Yes, that is why we have written to them. Lagos is big and that is why we have written to Lagos State government and even the Oba of Lagos. We have also gone to his palace for presentation. So, we are already contacting governments, companies and individuals that can move sanitary hygiene to the next level.
Now that you hardly have a competitor, what niche do you have in the entire cosmology of business in Nigeria?
From my findings, the other two companies I told you are into a similar thing are working with old technology. Our niche is excellent service delivery, because we do not expect to be a monopolistic company forever and that is why we have partners and finders. We also organize training for those who want to go into the business. We put them through and make them buy the needed equipment from us.
How expensive are these equipment?
The equipment are very expensive now because of the exchange rates. Way back in 2014, things were very good and cheap but they’re now expensive. One unit of equipment now would cost about N3.5 million. The equipment come with accessories that would help you kick-start your job. As a company, we are open to partnership to help you get your job going.
In what area is the recession affecting you?
The recession has crippled virtually every business unit now and if you are not strong enough, you may be out of business. If we were not established on a solid foundation, we would have packed out. Our parent company in the US sends us equipment. Yes, the recession is impacting business negatively but we hope it won’t be too long before it abates. The exchange rates are the issue.
Do expatriates work with you?

════════════════════

Quote the interview above in full, word for word.

• Records in a dataset:

════════════════════

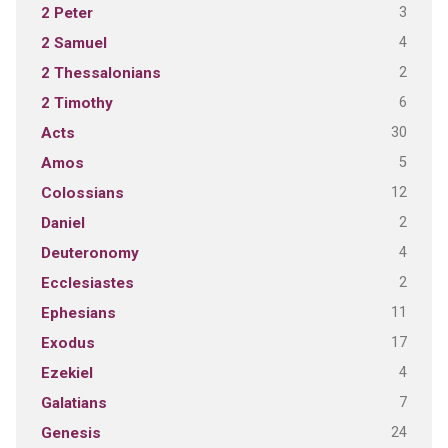
3
2 Peter
4
2 Samuel
2
2 Thessalonians
6
2 Timothy
30
Acts
5
Amos
12
Colossians
2
Daniel
4
Deuteronomy
2
Ecclesiastes
11
Ephesians
17
Exodus
4
Ezekiel
7
Galatians
24
Genesis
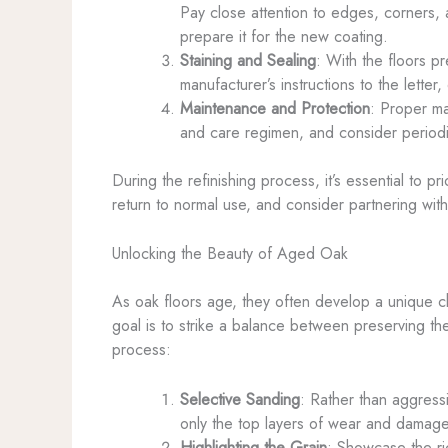
Pay close attention to edges, corners,
prepare it for the new coating.
Staining and Sealing
: With the floors p
manufacturer’s instructions to the letter,
Maintenance and Protection
: Proper ma
and care regimen, and consider periodi
During the refinishing process, it’s essential to p
return to normal use, and consider partnering with
Unlocking the Beauty of Aged Oak
As oak floors age, they often develop a unique c
goal is to strike a balance between preserving the
process:
Selective Sanding
: Rather than aggress
only the top layers of wear and damage,
Highlighting the Grain
: Showcase the ric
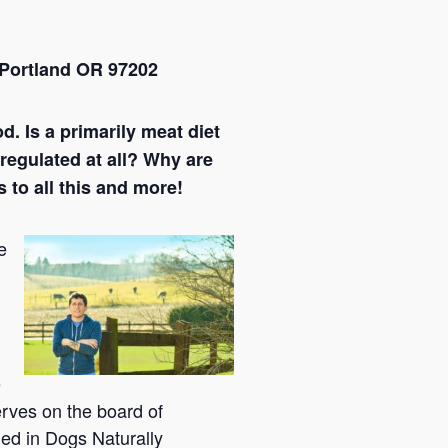
Portland OR 97202
d. Is a primarily meat diet
regulated at all? Why are
 to all this and more!
e
e
erves on the board of
hed in Dogs Naturally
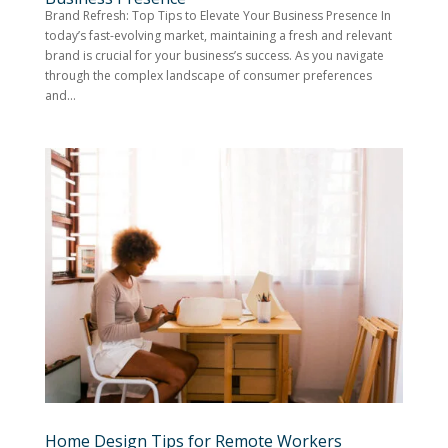
Brand Refresh: Top Tips to Elevate Your Business Presence In
today’s fast-evolving market, maintaining a fresh and relevant
brand is crucial for your business’s success. As you navigate
through the complex landscape of consumer preferences
and...
Home Design Tips for Remote Workers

════════════════════

• RESULT OF THIS EXERCISE:
Yes, that is why we have written to them. Lagos is big and that is why we have written to Lagos State government and even the Oba of Lagos. We have also gone to his palace for presentation. So, we are already contacting governments, companies and individuals that can move sanitary hygiene to the next level.
Now that you hardly have a competitor, what niche do you have in the entire cosmology of business in Nigeria?
From my findings, the other two companies I told you are into a similar thing are working with old technology. Our niche is excellent service delivery, because we do not expect to be a monopolistic company forever and that is why we have partners and finders. We also organize training for those who want to go into the business. We put them through and make them buy the needed equipment from us.
How expensive are these equipment?
The equipment are very expensive now because of the exchange rates. Way back in 2014, things were very good and cheap but they’re now expensive. One unit of equipment now would cost about N3.5 million. The equipment come with accessories that would help you kick-start your job. As a company, we are open to partnership to help you get your job going.
In what area is the recession affecting you?
The recession has crippled virtually every business unit now and if you are not strong enough, you may be out of business. If we were not established on a solid foundation, we would have packed out. Our parent company in the US sends us equipment. Yes, the recession is impacting business negatively but we hope it won’t be too long before it abates. The exchange rates are the issue.
Do expatriates work with you?